# Smoky Mountain Trip...



## Jason (Oct 2, 2007)

Day one of our Bryson City trip went AWESOME. After getting all our campers set up, off to the bait store fer licenses and necessities!!! We 1st hit a hole we usually catch fish at and nothing! My yoingin (Logan) and Joe came from up creek and had 1 small trout on the stringer. I made a crack about it being enough to feed the whole crew and I reckon the trout decided to turn on. Logan then hooked into a MONSTER... 23 1/4 brown and then me and Bob caught a couple normal sized brown and rainbows. Then Logan hooked another good brown, this one was 19. We retired fer the night but if this was a precursor to what is to come, we gonna have a blast!!! After church today they are all fishing but Im going junk finding!!! More stories to come...


Internet is crap up here....trying to get pics up!!!!!:001_huh:


----------



## lettheairout (Mar 11, 2008)

Up









Sent from my SM-N960U using Tapatalk


----------



## FishWalton (Jul 22, 2010)

Man,y'all hit the jackpot. Great photos and report


----------



## Emerald Ghost (Mar 11, 2008)

Jason, 

If you run out of things to do and like Elk, run over to Cataloochie and give it a try early or late. 
We did it in October when they were bugling and it was fun. Seeing a big bull bugling in a large open meadow herding up 30 cows is an experience.

NICE CATCH !


----------



## DLo (Oct 2, 2007)

Nice trout, I’ll be up there the week after next, will be staying in Sylva, are y’all staying at deep creek, my family used to camp there a lot when I was a kid, but I never did fish there? How was your boy fishing to get those browns, bait, spinners, fly? Y’all have fun, enjoy those cool evenings.


----------



## Jason (Oct 2, 2007)

Thanks fer putting pics up Robert.

Yeah we have been over there and seen them elk. There is a place called the Caldwell House and I was never able to confirm if that is part of my family.... We have several Caldwells in the mountains so its possible.... beautiful area.


----------



## chaps (Aug 31, 2009)

DLo said:


> Nice trout, I’ll be up there the week after next, will be staying in Sylva, are y’all staying at deep creek, my family used to camp there a lot when I was a kid, but I never did fish there? How was your boy fishing to get those browns, bait, spinners, fly? Y’all have fun, enjoy those cool evenings.
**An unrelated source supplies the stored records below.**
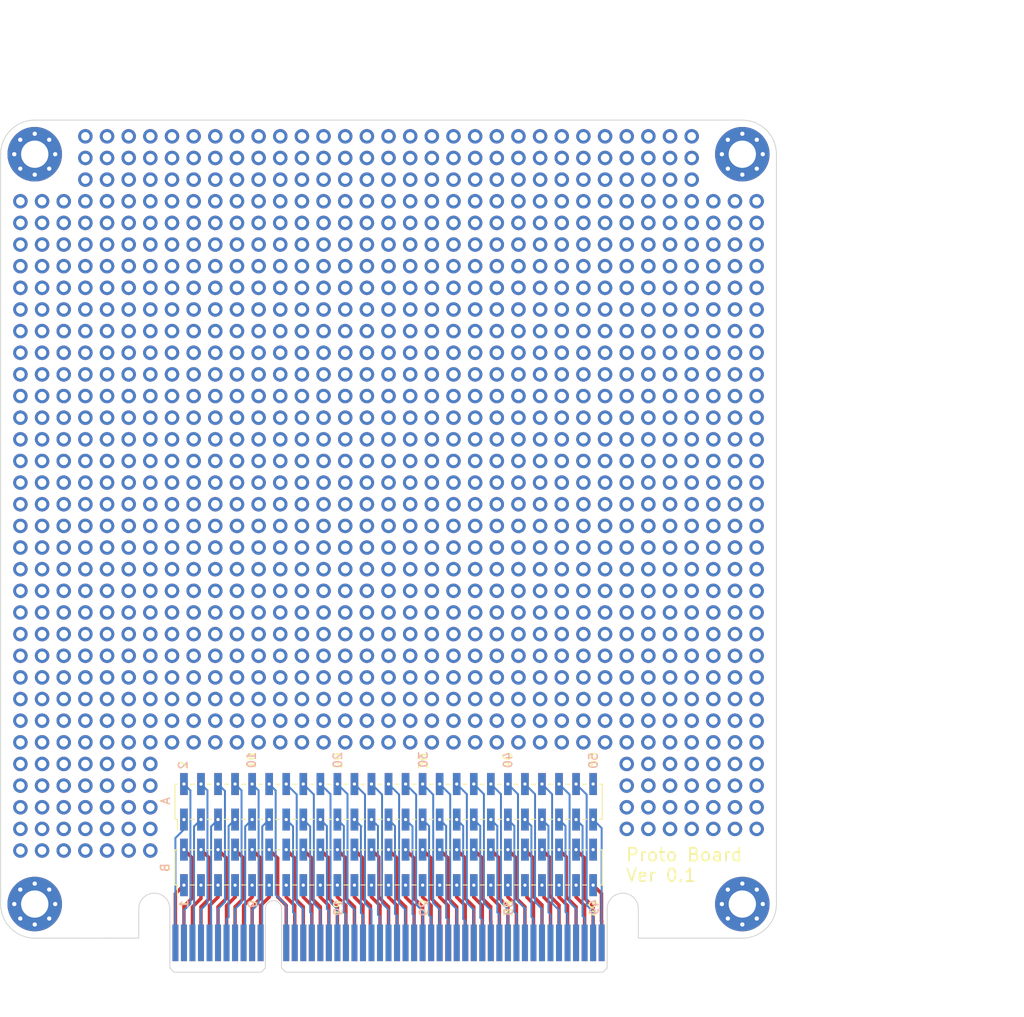
<source format=kicad_pcb>
(kicad_pcb (version 20221018) (generator pcbnew)

  (general
    (thickness 1.6)
  )

  (paper "A4")
  (layers
    (0 "F.Cu" signal)
    (31 "B.Cu" signal)
    (32 "B.Adhes" user "B.Adhesive")
    (33 "F.Adhes" user "F.Adhesive")
    (34 "B.Paste" user)
    (35 "F.Paste" user)
    (36 "B.SilkS" user "B.Silkscreen")
    (37 "F.SilkS" user "F.Silkscreen")
    (38 "B.Mask" user)
    (39 "F.Mask" user)
    (40 "Dwgs.User" user "User.Drawings")
    (41 "Cmts.User" user "User.Comments")
    (42 "Eco1.User" user "User.Eco1")
    (43 "Eco2.User" user "User.Eco2")
    (44 "Edge.Cuts" user)
    (45 "Margin" user)
    (46 "B.CrtYd" user "B.Courtyard")
    (47 "F.CrtYd" user "F.Courtyard")
    (48 "B.Fab" user)
    (49 "F.Fab" user)
    (50 "User.1" user)
    (51 "User.2" user)
    (52 "User.3" user)
    (53 "User.4" user)
    (54 "User.5" user)
    (55 "User.6" user)
    (56 "User.7" user)
    (57 "User.8" user)
    (58 "User.9" user)
  )

  (setup
    (stackup
      (layer "F.SilkS" (type "Top Silk Screen"))
      (layer "F.Paste" (type "Top Solder Paste"))
      (layer "F.Mask" (type "Top Solder Mask") (thickness 0.01))
      (layer "F.Cu" (type "copper") (thickness 0.035))
      (layer "dielectric 1" (type "core") (thickness 1.51) (material "FR4") (epsilon_r 4.5) (loss_tangent 0.02))
      (layer "B.Cu" (type "copper") (thickness 0.035))
      (layer "B.Mask" (type "Bottom Solder Mask") (thickness 0.01))
      (layer "B.Paste" (type "Bottom Solder Paste"))
      (layer "B.SilkS" (type "Bottom Silk Screen"))
      (copper_finish "None")
      (dielectric_constraints no)
    )
    (pad_to_mask_clearance 0)
    (grid_origin 13.5 -98.1)
    (pcbplotparams
      (layerselection 0x00011fc_ffffffff)
      (plot_on_all_layers_selection 0x0000000_00000000)
      (disableapertmacros false)
      (usegerberextensions false)
      (usegerberattributes true)
      (usegerberadvancedattributes true)
      (creategerberjobfile true)
      (dashed_line_dash_ratio 12.000000)
      (dashed_line_gap_ratio 3.000000)
      (svgprecision 4)
      (plotframeref false)
      (viasonmask false)
      (mode 1)
      (useauxorigin false)
      (hpglpennumber 1)
      (hpglpenspeed 20)
      (hpglpendiameter 15.000000)
      (dxfpolygonmode true)
      (dxfimperialunits true)
      (dxfusepcbnewfont true)
      (psnegative false)
      (psa4output false)
      (plotreference true)
      (plotvalue true)
      (plotinvisibletext false)
      (sketchpadsonfab false)
      (subtractmaskfromsilk false)
      (outputformat 4)
      (mirror false)
      (drillshape 0)
      (scaleselection 1)
      (outputdirectory "")
    )
  )

  (net 0 "")
  (net 1 "/A5")
  (net 2 "/A6")
  (net 3 "/A7")
  (net 4 "/A8")
  (net 5 "/A9")
  (net 6 "/A10")
  (net 7 "/A11")
  (net 8 "/A12")
  (net 9 "/A13")
  (net 10 "/A14")
  (net 11 "/A15")
  (net 12 "/A16")
  (net 13 "/A17")
  (net 14 "/A18")
  (net 15 "/A19")
  (net 16 "/A20")
  (net 17 "/A21")
  (net 18 "/A22")
  (net 19 "/A23")
  (net 20 "/A24")
  (net 21 "/A25")
  (net 22 "/A26")
  (net 23 "/A27")
  (net 24 "/A28")
  (net 25 "/A29")
  (net 26 "/A30")
  (net 27 "/A31")
  (net 28 "/A32")
  (net 29 "/A33")
  (net 30 "/A34")
  (net 31 "/A35")
  (net 32 "/A36")
  (net 33 "/A37")
  (net 34 "/A38")
  (net 35 "/A39")
  (net 36 "/A40")
  (net 37 "/A41")
  (net 38 "/A42")
  (net 39 "/A43")
  (net 40 "/A44")
  (net 41 "/A45")
  (net 42 "/A46")
  (net 43 "/A47")
  (net 44 "/A48")
  (net 45 "/A49")
  (net 46 "/B5")
  (net 47 "/B6")
  (net 48 "/B7")
  (net 49 "/B8")
  (net 50 "/B9")
  (net 51 "/B10")
  (net 52 "/B11")
  (net 53 "/B12")
  (net 54 "/B13")
  (net 55 "/B14")
  (net 56 "/B15")
  (net 57 "/B16")
  (net 58 "/B17")
  (net 59 "/B18")
  (net 60 "/B19")
  (net 61 "/B20")
  (net 62 "/B21")
  (net 63 "/B22")
  (net 64 "/B23")
  (net 65 "/B24")
  (net 66 "/B25")
  (net 67 "/B26")
  (net 68 "/B27")
  (net 69 "/B28")
  (net 70 "/B29")
  (net 71 "/B30")
  (net 72 "/B31")
  (net 73 "/B32")
  (net 74 "/B33")
  (net 75 "/B34")
  (net 76 "/B35")
  (net 77 "/B36")
  (net 78 "/B37")
  (net 79 "/B38")
  (net 80 "/B39")
  (net 81 "/B40")
  (net 82 "/B41")
  (net 83 "/B42")
  (net 84 "/B43")
  (net 85 "/B44")
  (net 86 "/B45")
  (net 87 "/B46")
  (net 88 "/B47")
  (net 89 "/B48")
  (net 90 "/B49")
  (net 91 "/A1")
  (net 92 "/A2")
  (net 93 "/A3")
  (net 94 "/A4")
  (net 95 "/B1")
  (net 96 "/B2")
  (net 97 "/B3")
  (net 98 "/B4")
  (net 99 "unconnected-(J2-Pin_50-Pad50)")
  (net 100 "unconnected-(J3-Pin_50-Pad50)")

  (footprint "proto_board:pad" (layer "F.Cu") (at 26.2 -70.16))

  (footprint "proto_board:pad" (layer "F.Cu") (at 23.66 -72.7))

  (footprint "proto_board:pad" (layer "F.Cu") (at -19.52 -37.14))

  (footprint "proto_board:pad" (layer "F.Cu") (at -19.52 -80.32))

  (footprint "proto_board:pad" (layer "F.Cu") (at 13.5 -87.94))

  (footprint "proto_board:pad" (layer "F.Cu") (at 36.36 -37.14))

  (footprint "proto_board:pad" (layer "F.Cu") (at 49.06 -70.16))

  (footprint "proto_board:pad" (layer "F.Cu") (at 10.96 -93.02))

  (footprint "proto_board:pad" (layer "F.Cu") (at -6.82 -52.38))

  (footprint "proto_board:pad" (layer "F.Cu") (at -14.44 -24.44))

  (footprint "proto_board:pad" (layer "F.Cu") (at -29.68 -65.08))

  (footprint "proto_board:pad" (layer "F.Cu") (at -27.14 -77.78))

  (footprint "proto_board:pad" (layer "F.Cu") (at 8.42 -75.24))

  (footprint "proto_board:pad" (layer "F.Cu") (at -11.9 -34.6))

  (footprint "proto_board:pad" (layer "F.Cu") (at 18.58 -72.7))

  (footprint "proto_board:pad" (layer "F.Cu") (at 23.66 -85.4))

  (footprint "proto_board:pad" (layer "F.Cu") (at 5.88 -65.08))

  (footprint "proto_board:pad" (layer "F.Cu") (at 49.06 -16.82))

  (footprint "proto_board:pad" (layer "F.Cu") (at -14.44 -54.92))

  (footprint "proto_board:pad" (layer "F.Cu") (at 51.6 -39.68))

  (footprint "proto_board:pad" (layer "F.Cu") (at -14.44 -85.4))

  (footprint "proto_board:pad" (layer "F.Cu") (at 28.74 -93.02))

  (footprint "proto_board:pad" (layer "F.Cu") (at 3.34 -80.32))

  (footprint "proto_board:pad" (layer "F.Cu") (at 51.6 -37.14))

  (footprint "proto_board:pad" (layer "F.Cu") (at 31.28 -49.84))

  (footprint "proto_board:pad" (layer "F.Cu") (at 10.96 -98.1))

  (footprint "proto_board:pad" (layer "F.Cu") (at -1.74 -85.4))

  (footprint "proto_board:pad" (layer "F.Cu") (at 28.74 -95.56))

  (footprint "proto_board:pad" (layer "F.Cu") (at 51.6 -62.54))

  (footprint "proto_board:pad" (layer "F.Cu") (at 10.96 -39.68))

  (footprint "proto_board:pad" (layer "F.Cu") (at 43.98 -19.36))

  (footprint "proto_board:pad" (layer "F.Cu") (at 46.52 -34.6))

  (footprint "proto_board:pad" (layer "F.Cu") (at 3.34 -49.84))

  (footprint "proto_board:pad" (layer "F.Cu") (at -24.6 -14.28))

  (footprint "proto_board:pad" (layer "F.Cu") (at 21.12 -67.62))

  (footprint "proto_board:pad" (layer "F.Cu") (at -14.44 -87.94))

  (footprint "proto_board:pad" (layer "F.Cu") (at 13.5 -44.76))

  (footprint "proto_board:pad" (layer "F.Cu") (at 54.14 -37.14))

  (footprint "proto_board:pad" (layer "F.Cu") (at -27.14 -49.84))

  (footprint "proto_board:pad" (layer "F.Cu") (at 46.52 -90.48))

  (footprint "proto_board:pad" (layer "F.Cu") (at 26.2 -54.92))

  (footprint "proto_board:pad" (layer "F.Cu") (at 26.2 -29.52))

  (footprint "proto_board:pad" (layer "F.Cu") (at -11.9 -75.24))

  (footprint "proto_board:pad" (layer "F.Cu") (at -6.82 -62.54))

  (footprint "proto_board:pad" (layer "F.Cu") (at 23.66 -26.98))

  (footprint "proto_board:pad" (layer "F.Cu") (at -29.68 -49.84))

  (footprint "proto_board:pad" (layer "F.Cu") (at -14.44 -21.9))

  (footprint "proto_board:pad" (layer "F.Cu") (at -14.44 -19.36))

  (footprint "proto_board:pad" (layer "F.Cu") (at -16.98 -93.02))

  (footprint "proto_board:pad" (layer "F.Cu") (at -22.06 -62.54))

  (footprint "proto_board:pad" (layer "F.Cu") (at 26.2 -80.32))

  (footprint "proto_board:pad" (layer "F.Cu") (at 16.04 -98.1))

  (footprint "proto_board:pad" (layer "F.Cu") (at 36.36 -72.7))

  (footprint "proto_board:pad" (layer "F.Cu") (at -19.52 -42.22))

  (footprint "proto_board:pad" (layer "F.Cu") (at -22.06 -90.48))

  (footprint "proto_board:pad" (layer "F.Cu") (at 38.9 -72.7))

  (footprint "proto_board:pad" (layer "F.Cu") (at -24.6 -44.76))

  (footprint "proto_board:pad" (layer "F.Cu") (at -11.9 -87.94))

  (footprint "proto_board:pad" (layer "F.Cu") (at -6.82 -95.56))

  (footprint "proto_board:pad" (layer "F.Cu") (at -22.06 -54.92))

  (footprint "proto_board:pad" (layer "F.Cu") (at -19.52 -77.78))

  (footprint "proto_board:pad" (layer "F.Cu") (at -4.28 -44.76))

  (footprint "proto_board:pad" (layer "F.Cu") (at 16.04 -85.4))

  (footprint "proto_board:pad" (layer "F.Cu") (at -14.44 -70.16))

  (footprint "proto_board:pad" (layer "F.Cu") (at 41.44 -72.7))

  (footprint "proto_board:pad" (layer "F.Cu") (at 10.96 -62.54))

  (footprint "proto_board:pad" (layer "F.Cu") (at 23.66 -49.84))

  (footprint "proto_board:pad" (layer "F.Cu") (at 0.8 -26.98))

  (footprint "proto_board:pad" (layer "F.Cu") (at 23.66 -75.24))

  (footprint "proto_board:pad" (layer "F.Cu") (at 36.36 -85.4))

  (footprint "proto_board:pad" (layer "F.Cu") (at 49.06 -49.84))

  (footprint "proto_board:pad" (layer "F.Cu") (at 21.12 -62.54))

  (footprint "proto_board:pad" (layer "F.Cu") (at 28.74 -80.32))

  (footprint "proto_board:pad" (layer "F.Cu") (at 36.36 -93.02))

  (footprint "proto_board:pad" (layer "F.Cu") (at -16.98 -19.36))

  (footprint "proto_board:pad" (layer "F.Cu") (at 49.06 -44.76))

  (footprint "proto_board:pad" (layer "F.Cu") (at 16.04 -47.3))

  (footprint "proto_board:pad" (layer "F.Cu") (at 36.36 -70.16))

  (footprint "proto_board:pad" (layer "F.Cu") (at 41.44 -62.54))

  (footprint "proto_board:pad" (layer "F.Cu") (at 51.6 -67.62))

  (footprint "proto_board:pad" (layer "F.Cu") (at -11.9 -93.02))

  (footprint "proto_board:pad" (layer "F.Cu") (at 26.2 -32.06))

  (footprint "proto_board:pad" (layer "F.Cu") (at 16.04 -44.76))

  (footprint "proto_board:pad" (layer "F.Cu") (at -14.44 -77.78))

  (footprint "proto_board:pad" (layer "F.Cu") (at -29.68 -37.14))

  (footprint "proto_board:pad" (layer "F.Cu") (at -11.9 -29.52))

  (footprint "proto_board:pad" (layer "F.Cu") (at -22.06 -37.14))

  (footprint "proto_board:pad" (layer "F.Cu") (at 8.42 -67.62))

  (footprint "proto_board:pad" (layer "F.Cu") (at 51.6 -57.46))

  (footprint "proto_board:pad" (layer "F.Cu") (at 41.44 -85.4))

  (footprint "proto_board:pad" (layer "F.Cu") (at -6.82 -34.6))

  (footprint "proto_board:pad" (layer "F.Cu") (at 18.58 -82.86))

  (footprint "proto_board:pad" (layer "F.Cu") (at 36.36 -39.68))

  (footprint "proto_board:pad" (layer "F.Cu") (at -19.52 -93.02))

  (footprint "proto_board:pad" (layer "F.Cu") (at -19.52 -90.48))

  (footprint "proto_board:pad" (layer "F.Cu") (at -11.9 -90.48))

  (footprint "proto_board:pad" (layer "F.Cu") (at -22.06 -67.62))

  (footprint "proto_board:pad" (layer "F.Cu") (at -16.98 -77.78))

  (footprint "proto_board:pad" (layer "F.Cu") (at 41.44 -26.98))

  (footprint "proto_board:pad" (layer "F.Cu") (at 51.6 -47.3))

  (footprint "proto_board:pad" (layer "F.Cu") (at 21.12 -57.46))

  (footprint "proto_board:pad" (layer "F.Cu") (at 54.14 -54.92))

  (footprint "proto_board:pad" (layer "F.Cu") (at -9.36 -37.14))

  (footprint "proto_board:pad" (layer "F.Cu") (at 41.44 -67.62))

  (footprint "proto_board:pad" (layer "F.Cu") (at -24.6 -87.94))

  (footprint "proto_board:pad" (layer "F.Cu") (at -19.52 -82.86))

  (footprint "proto_board:pad" (layer "F.Cu") (at 38.9 -52.38))

  (footprint "proto_board:pad" (layer "F.Cu") (at -4.28 -34.6))

  (footprint "proto_board:pad" (layer "F.Cu") (at 13.5 -72.7))

  (footprint "proto_board:pad" (layer "F.Cu") (at 21.12 -75.24))

  (footprint "proto_board:pad" (layer "F.Cu") (at 31.28 -72.7))

  (footprint "proto_board:pad" (layer "F.Cu") (at 46.52 -82.86))

  (footprint "proto_board:pad" (layer "F.Cu") (at -27.14 -72.7))

  (footprint "proto_board:pad" (layer "F.Cu") (at 41.44 -44.76))

  (footprint "proto_board:pad" (layer "F.Cu") (at 56.68 -82.86))

  (footprint "proto_board:pad" (layer "F.Cu") (at 38.9 -32.06))

  (footprint "proto_board:pad" (layer "F.Cu") (at -9.36 -42.22))

  (footprint "proto_board:pad" (layer "F.Cu") (at 10.96 -82.86))

  (footprint "proto_board:pad" (layer "F.Cu") (at -24.6 -67.62))

  (footprint "proto_board:pad" (layer "F.Cu") (at -11.9 -49.84))

  (footprint "proto_board:pad" (layer "F.Cu") (at -22.06 -57.46))

  (footprint "proto_board:pad" (layer "F.Cu") (at -29.68 -52.38))

  (footprint "proto_board:pad" (layer "F.Cu") (at -14.44 -90.48))

  (footprint "proto_board:pad" (layer "F.Cu") (at 51.6 -80.32))

  (footprint "proto_board:pad" (layer "F.Cu") (at 16.04 -39.68))

  (footprint "proto_board:pad" (layer "F.Cu") (at 54.14 -49.84))

  (footprint "proto_board:pad" (layer "F.Cu") (at 31.28 -62.54))

  (footprint "proto_board:pad" (layer "F.Cu") (at 38.9 -37.14))

  (footprint "proto_board:pad" (layer "F.Cu") (at -6.82 -39.68))

  (footprint "proto_board:pad" (layer "F.Cu") (at 46.52 -95.56))

  (footprint "proto_board:pad" (layer "F.Cu") (at 23.66 -62.54))

  (footprint "proto_board:pad" (layer "F.Cu") (at 5.88 -49.84))

  (footprint "proto_board:pad" (layer "F.Cu") (at 13.5 -98.1))

  (footprint "proto_board:pad" (layer "F.Cu") (at 0.8 -90.48))

  (footprint "proto_board:pad" (layer "F.Cu") (at 5.88 -75.24))

  (footprint "proto_board:pad" (layer "F.Cu") (at -19.52 -39.68))

  (footprint "proto_board:pad" (layer "F.Cu") (at -1.74 -57.46))

  (footprint "proto_board:pad" (layer "F.Cu") (at 49.06 -93.02))

  (footprint "proto_board:pad" (layer "F.Cu") (at -19.52 -16.82))

  (footprint "proto_board:pad" (layer "F.Cu") (at -6.82 -26.98))

  (footprint "proto_board:pad" (layer "F.Cu") (at -6.82 -80.32))

  (footprint "proto_board:pad" (layer "F.Cu") (at 36.36 -49.84))

  (footprint "proto_board:pad" (layer "F.Cu") (at 23.66 -70.16))

  (footprint "proto_board:pad" (layer "F.Cu") (at -11.9 -85.4))

  (footprint "proto_board:pad" (layer "F.Cu") (at -16.98 -87.94))

  (footprint "proto_board:pad" (layer "F.Cu") (at -9.36 -44.76))

  (footprint "proto_board:pad" (layer "F.Cu") (at 49.06 -72.7))

  (footprint "proto_board:pad" (layer "F.Cu") (at 41.44 -82.86))

  (footprint "proto_board:pad" (layer "F.Cu") (at 21.12 -72.7))

  (footprint "proto_board:pad" (layer "F.Cu") (at -22.06 -98.1))

  (footprint "proto_board:pad" (layer "F.Cu") (at 23.66 -65.08))

  (footprint "proto_board:pad" (layer "F.Cu") (at -16.98 -26.98))

  (footprint "proto_board:pad" (layer "F.Cu") (at -24.6 -26.98))

  (footprint "proto_board:pad" (layer "F.Cu") (at 41.44 -29.52))

  (footprint "proto_board:pad" (layer "F.Cu") (at 49.06 -19.36))

  (footprint "proto_board:pad" (layer "F.Cu") (at -29.68 -44.76))

  (footprint "proto_board:pad" (layer "F.Cu") (at -9.36 -85.4))

  (footprint "proto_board:pad" (layer "F.Cu") (at -9.36 -72.7))

  (footprint "proto_board:pad" (layer "F.Cu") (at 26.2 -60))

  (footprint "proto_board:pad" (layer "F.Cu") (at 18.58 -37.14))

  (footprint "proto_board:pad" (layer "F.Cu") (at 33.82 -90.48))

  (footprint "proto_board:pad" (layer "F.Cu") (at -1.74 -77.78))

  (footprint "proto_board:pad" (layer "F.Cu") (at 46.52 -49.84))

  (footprint "proto_board:pad" (layer "F.Cu") (at 54.14 -62.54))

  (footprint "proto_board:pad" (layer "F.Cu") (at 49.06 -34.6))

  (footprint "proto_board:pad" (layer "F.Cu") (at 3.34 -32.06))

  (footprint "proto_board:pad" (layer "F.Cu") (at 3.34 -87.94))

  (footprint "proto_board:pad" (layer "F.Cu") (at 46.52 -62.54))

  (footprint "proto_board:pad" (layer "F.Cu") (at -1.74 -52.38))

  (footprint "proto_board:pad" (layer "F.Cu") (at 41.44 -49.84))

  (footprint "proto_board:pad" (layer "F.Cu") (at 5.88 -29.52))

  (footprint "proto_board:pad" (layer "F.Cu") (at -11.9 -60))

  (footprint "proto_board:pad" (layer "F.Cu") (at -16.98 -42.22))

  (footprint "proto_board:pad" (layer "F.Cu") (at 8.42 -70.16))

  (footprint "proto_board:pad" (layer "F.Cu") (at 49.06 -54.92))

  (footprint "proto_board:pad" (layer "F.Cu") (at 28.74 -44.76))

  (footprint "proto_board:pad" (layer "F.Cu") (at -22.06 -24.44))

  (footprint "proto_board:pad" (layer "F.Cu") (at 26.2 -37.14))

  (footprint "proto_board:pad" (layer "F.Cu") (at 0.8 -67.62))

  (footprint "proto_board:pad" (layer "F.Cu") (at 26.2 -72.7))

  (footprint "proto_board:pad" (layer "F.Cu") (at 49.06 -95.56))

  (footprint "proto_board:pad" (layer "F.Cu") (at 33.82 -44.76))

  (footprint "proto_board:pad" (layer "F.Cu") (at 16.04 -42.22))

  (footprint "proto_board:pad" (layer "F.Cu") (at 54.14 -44.76))

  (footprint "proto_board:pad" (layer "F.Cu") (at 26.2 -49.84))

  (footprint "proto_board:pad" (layer "F.Cu") (at 54.14 -34.6))

  (footprint "proto_board:pad" (layer "F.Cu") (at -11.9 -44.76))

  (footprint "proto_board:pad" (layer "F.Cu") (at 8.42 -47.3))

  (footprint "proto_board:pad" (layer "F.Cu") (at -22.06 -16.82))

  (footprint "proto_board:pad" (layer "F.Cu") (at -4.28 -37.14))

  (footprint "proto_board:pad" (layer "F.Cu") (at 13.5 -77.78))

  (footprint "proto_board:pad" (layer "F.Cu") (at 43.98 -93.02))

  (footprint "proto_board:pad" (layer "F.Cu") (at -4.28 -52.38))

  (footprint "proto_board:pad" (layer "F.Cu") (at -4.28 -62.54))

  (footprint "proto_board:pad" (layer "F.Cu") (at 16.04 -93.02))

  (footprint "proto_board:pad" (layer "F.Cu") (at -29.68 -14.28))

  (footprint "proto_board:pad" (layer "F.Cu") (at 13.5 -26.98))

  (footprint "proto_board:pad" (layer "F.Cu") (at -27.14 -57.46))

  (footprint "proto_board:pad" (layer "F.Cu") (at -1.74 -42.22))

  (footprint "proto_board:pad" (layer "F.Cu") (at -22.06 -26.98))

  (footprint "proto_board:pad" (layer "F.Cu") (at 36.36 -42.22))

  (footprint "proto_board:pad" (layer "F.Cu") (at 49.06 -47.3))

  (footprint "proto_board:pad" locked (layer "F.Cu")
    (tstamp 2ea66ef6-210a-4a6d-a223-0355d7f6efcf)
    (at -14.44 -80.32)
    (descr "Through hole straight pin header, 1x02, 2.54mm pitch, single row")
    (tags "Through hole pin header THT 1x02 2.54mm single row")
    (attr through_hole)
    (fp_text reference "REF**" (at 0 -2.33) (layer "F.SilkS") hide
        (effects (font (size 1 1) (thickness 0.15)))
      (tstamp 366280fd
... [1013168 chars truncated]
</source>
Yes please some info. I’m at my in-laws in Blairsville 

Thanks


----------



## fla_scout (Sep 28, 2007)

Great job on the fish Jason and Gang! I never took the poles outta the truck on my trip to PA due to all the streams and Clarion River being flooded the entire time we were there!


----------



## Boat-Dude (Sep 24, 2011)

Awesome!!!


----------



## Catchemall (May 8, 2018)

Wow! Monster browns.


----------



## Deeplines (Sep 28, 2007)

Holy cow, I didn't know they got that big. Going next year for sure. Hope you didn't ruin me with those pics.


----------



## Jason (Oct 2, 2007)

Most folks fish fer em with corn....aint tried that we just use a small sinker, gold bream hook 6-8 and sometimes a bobber sometimes not. Get broke off a bit due to rocks but its usually good pickins. Got a population of smallies too. Caught a few more small or should i say average today... even a few bream and a couple smallies. Relaxing at camp now fixing to throw some chicken on the egg to make everyone slober!!!!


----------



## Deeplines (Sep 28, 2007)

I live close to falls Creek. What part of Tennessee is that? Gatlinburg?


----------



## GROUPERKING (Sep 28, 2011)

Those are some very nice fish ! I only managed to catch the dinks whenever I fished up there.


----------



## jaster (Oct 7, 2007)

Stud River Fish Fellas!


----------



## CPD67 (Mar 7, 2017)

Looks like fun to me Jason


Sent from my iPhone using Tapatalk


----------



## specktackler57 (May 15, 2011)

Where is this place. Looks like a nice camping area.


----------



## Jason (Oct 2, 2007)

Its actually called The Great Smokey Mountain Campground. Its at the end of Deep Creek Rd right before the state park. Bryson City NC. Caught a few more fish today and a dang fine small mouth tonight night fishing....


----------



## DMC (Nov 28, 2010)

We make a couple trips a year in the Franklin NC area. I haven't tried to fish but wife keeps telling I need to do it. Have a place there.


----------



## specktackler57 (May 15, 2011)

Thanks. Nice small mouth


----------



## Going Ike (Jun 27, 2019)

Nice haul! Looks like fun.


----------



## JoeyWelch (Sep 25, 2009)

Nice post Jason.


----------



## Try'n Hard (Oct 23, 2008)

Awesome!!


----------



## Jason (Oct 2, 2007)

This is a better look into "our pond"... Baker Trout Pond the kids enforced it a little better then I did but we put several trout in it just fer kicks. It also served as a little pool for any of the kids in the campground and made a nice place just to sit and watch the day go by...


After a year it looked like this when we got there...










This is what it looks like after we worked on it... it'll be in tact next year I'm sure...









Average trout up here...









Had ta get a foot fer measurement in there....hahaha









These fish ended up as Wades Smoked Fish Dip...Trout have too many bones!!!!












Had ta have fun with a little photography!!!!










I think the coolest we saw was in the upper 50's in the mountains...hottest was 90s then we come home and its 102!!!! Ohhhh boy didn't miss that!!! Good trip all in all...Logan won the fishing tourney with his stud trout!!! So that kinda ruined the fishing by him hooking that monster on the 1st day!!! hahaha but will be awaiting the trip next year!!!


----------